### [TRY IT]
Each line below from the one containing "Stepsister of Anne" through the one containing "Paul Manafort: Trump's" is to be given again exactly, and no line outside that span.

Data items:
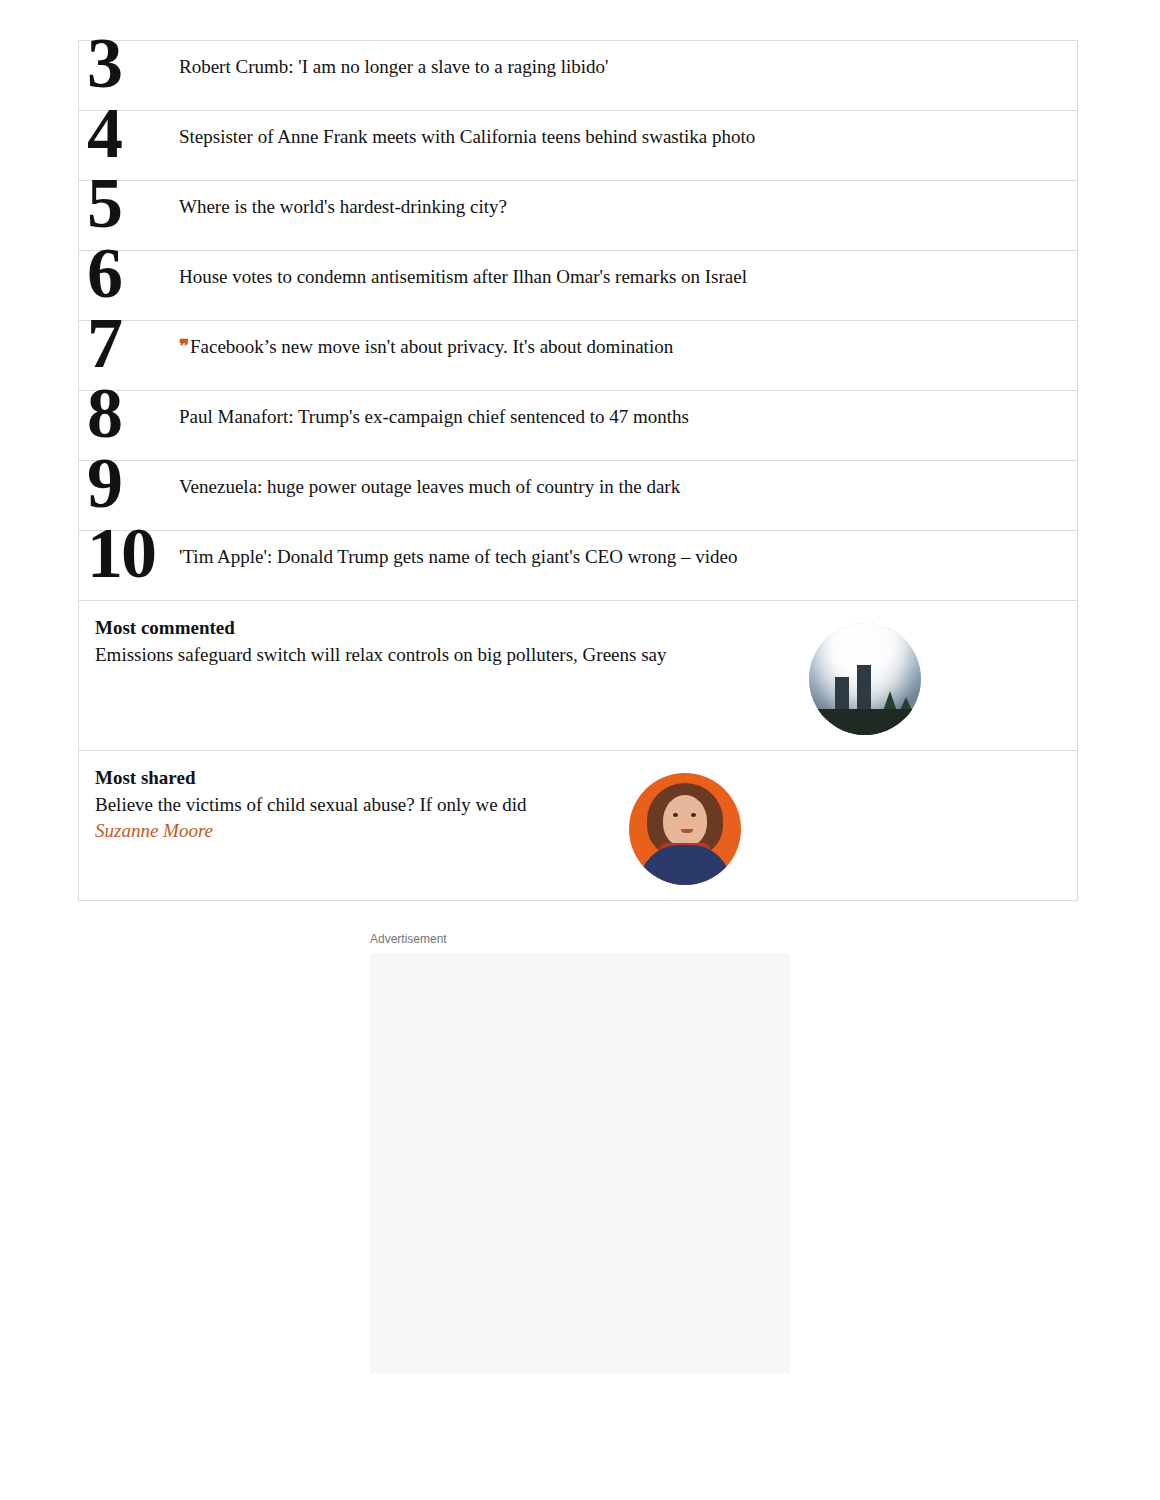Robert Crumb: 'I am no longer a slave to a raging libido'
Stepsister of Anne Frank meets with California teens behind swastika photo
Where is the world's hardest-drinking city?
House votes to condemn antisemitism after Ilhan Omar's remarks on Israel
❞Facebook’s new move isn't about privacy. It's about domination
Paul Manafort: Trump's ex-campaign chief sentenced to 47 months
Venezuela: huge power outage leaves much of country in the dark
'Tim Apple': Donald Trump gets name of tech giant's CEO wrong – video
Most commented
Emissions safeguard switch will relax controls on big polluters, Greens say
Most shared
Believe the victims of child sexual abuse? If only we did Suzanne Moore
Advertisement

### [TASK OUTPUT]
Stepsister of Anne Frank meets with California teens behind swastika photo
Where is the world's hardest-drinking city?
House votes to condemn antisemitism after Ilhan Omar's remarks on Israel
❞Facebook’s new move isn't about privacy. It's about domination
Paul Manafort: Trump's ex-campaign chief sentenced to 47 months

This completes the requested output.